After passing what we were told was a 'Ger suburb' oustide of Ulan Bataar, we finally pulled into the capital itself at about 8:30AM.

It is a charming city because of its people and history even if the infrastructure itself appears to be in rubble. We checked out their 'State Department Store' which was pretty desolate on the first floors with much more upkeep and activity on the top floor where all the Mongolian souvenirs are sold.

Lunch included the dish that would recur many times over on our visit: Mutton. This time it was in the form of a stew. We also had Mongolian tea, which really more like hot milk with a little salt. Both were quite palatable and shockingly (for us European travelers) cheap. -- around $4 USD for lunch for the two of us.


With our group came the luxury of planned transfers. This one involved taking us to a more remote section outside of Ulan Bataar where we would spend one night under the stars in a felt ger tent ourselves and meet a few of the local nomads. On the way, we managed to ride camels (they are in fact used here for their hair, milk and transport) and Andy held a white-tailed hunting eagle, a descendent of a more famous local hunting eagle, and this one we were told had recently killed many rodents and 'beavers' that winter.

We met a nomad family, but in this case, use the word "nomad" loosely since their winter camp was a mere 50 feet away, but they still said they wouldn't trade the outdoors, fresh air and milk for anything else. We sampled a staggering array of cheese, cheese curds, milk, and milk products. Even snuff. Some of the curds were quite nice but there were a couple that the sour scale was off the charts and practically inedible for us. The next day we also tried "Airag," which is the famous traditional fermented mare's milk. Two in our group loved it, but we and Andy in particular had a hard time keeping it down, especially attempting to drink the entire bowl offered him so as do as his hosts. He was just praying he wouldn't give the ultimate insult of it coming back up and onto on the floor! Truth was, we'd drink the regular mare's milk anyday -- it was quite full and refreshing.
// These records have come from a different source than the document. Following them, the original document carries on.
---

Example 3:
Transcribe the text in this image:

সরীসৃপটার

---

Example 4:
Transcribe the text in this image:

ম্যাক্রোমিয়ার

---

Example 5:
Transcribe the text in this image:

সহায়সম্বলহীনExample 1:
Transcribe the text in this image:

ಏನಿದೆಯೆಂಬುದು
There was also a "mock" Nadeem festival --- archery, trick horseriding and Mongolian wrestling with the last man standing doing the eagle dance, the Mongolian equivalent to a WWF Smackdown victory dance.
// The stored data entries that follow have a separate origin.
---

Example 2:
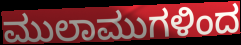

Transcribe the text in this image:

ಮುಲಾಮುಗಳಿಂದ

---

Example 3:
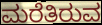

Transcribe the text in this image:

ಮರೆತಿರುವ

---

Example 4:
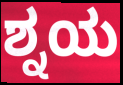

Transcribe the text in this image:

ಶ್ನಯ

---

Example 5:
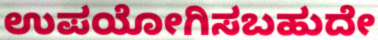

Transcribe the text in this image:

ಉಪಯೋಗಿಸಬಹುದೇ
Horse riding was a highlight although Andy's at one point got rebellious and stuck his head into a boulder crevace and wouldn't budge for several minutes. The guide freed him and said he does that sometimes with foreigners, not Mongolians. Sarah got a similarly difficult horse, but at the end she traded with the guide's and immediately it took off on a full gallop. The only thing the guide was afraid about was the clothesline tether ropes which were quickly approaching. What would prove to be more fatal than the ride for Sarah would be the mounting itself, during which the entire back seam of her pants ripped wide open almost as if in a Three Stooges movie.
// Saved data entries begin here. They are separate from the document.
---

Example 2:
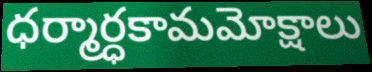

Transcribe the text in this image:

ధర్మార్ధకామమోక్షాలు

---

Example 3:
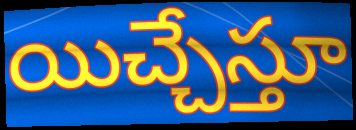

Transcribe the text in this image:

యిచ్చేస్తూ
Back in Ulan Bataar the next day, we went to a crazy market where we were countlessly warned about brazen pickpockets who would work in teams to grab your arms while another went in for your pockets. So, after leaving all our valuables at the hotel, the only suspicious activity we found was a veiled woman with 5 young men around her following Andy closely from behind. When he stopped to let them pass, they all did a U-turn and scurried. They would have only gotten about $10 USD anyway.
The final leg of the Trans-Mongolian is tomorrow. Ulan-Bataar to Beijing, China. A two/three day journey that will take us through the heart of the Gobi desert and a border crossing where they actually lift the train carriages and change the wheels underneath to fit the more narrow Chinese tracks.

The train leaves to traverse the Mongolian steppes at 8am.